I couldn’t have said it better myself!
Nema Ramkhelawan-Bhana
Local rates
With the rand leading the emerging market rally against the greenback, the local currency finds itself in very familiar territory, hovering close to the 16.50 handle at the start of the new week. The front-end vol are slightly elevated this morning after coming off during Friday's afternoon trading session. The 1-week and 1-month implied volatilities are middling at 15.75 and 16.125 respectively this morning, while 3-month 25-delta risk-reversals and butterflies are being marked at 2.85 and 0.6250, respectively.
Given, the mild rally in the domestic currency, we start seeing some take-profit cares below the 16.30 level from both real money accounts.

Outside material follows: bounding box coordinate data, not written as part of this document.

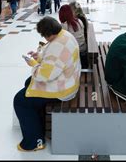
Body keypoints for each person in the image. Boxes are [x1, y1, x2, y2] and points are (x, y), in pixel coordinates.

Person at [13, 17, 81, 151]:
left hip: (63, 88)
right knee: (28, 83)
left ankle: (35, 142)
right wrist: (39, 56)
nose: (44, 38)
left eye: (44, 35)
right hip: (70, 78)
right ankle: (37, 125)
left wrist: (33, 64)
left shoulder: (57, 46)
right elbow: (53, 57)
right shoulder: (64, 34)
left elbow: (44, 76)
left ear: (48, 34)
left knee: (20, 101)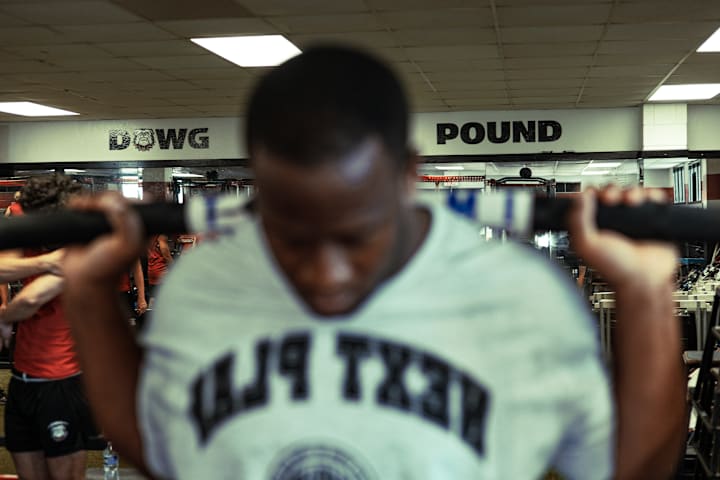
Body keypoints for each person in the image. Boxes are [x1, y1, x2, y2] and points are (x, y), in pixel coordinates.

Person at [61, 46, 685, 479]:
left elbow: (631, 469)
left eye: (357, 237)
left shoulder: (519, 297)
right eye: (293, 239)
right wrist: (88, 294)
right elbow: (160, 450)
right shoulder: (205, 284)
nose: (326, 276)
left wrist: (645, 293)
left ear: (407, 175)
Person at [0, 175, 98, 480]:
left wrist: (4, 316)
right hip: (21, 381)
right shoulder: (35, 231)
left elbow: (31, 299)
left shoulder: (83, 244)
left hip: (61, 383)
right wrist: (47, 260)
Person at [146, 233, 173, 308]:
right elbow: (164, 249)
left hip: (151, 269)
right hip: (161, 270)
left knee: (153, 297)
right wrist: (174, 266)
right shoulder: (162, 230)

With the rand maintaining its weakness bias, the next couple of trading sessions will prove crucial for the currency. Emerging market bonds have seen a significant increase in daily flows over the past few weeks, while year-to-date flow across EM bonds points to a net outflow, August was a very strong month for the region, in particular the hard currency bonds.
Domestically, offshore remain better net sellers of local bonds on a month-to-date perspective. On Friday, we had our weekly inflation-linked auction. While it was not as strong as previous auctions, the growing demand for front-end linker bonds remained evident. The I2025s cleared auction at 2.75 (market 2.80) with a bid-to-cover ratio of 2.51, the I2038s cleared auction at 4.53 (market 4.50) with a bid-to-cover ratio of 1.23, while the I2046s cleared auction at 4.535 (market 4.57) with a bid-to-cover ratio of 1.82. Tomorrow we have the National Treasury coming to market with R186s, R2030s and R2035s which should make it a very interesting day. Good luck for the week ahead.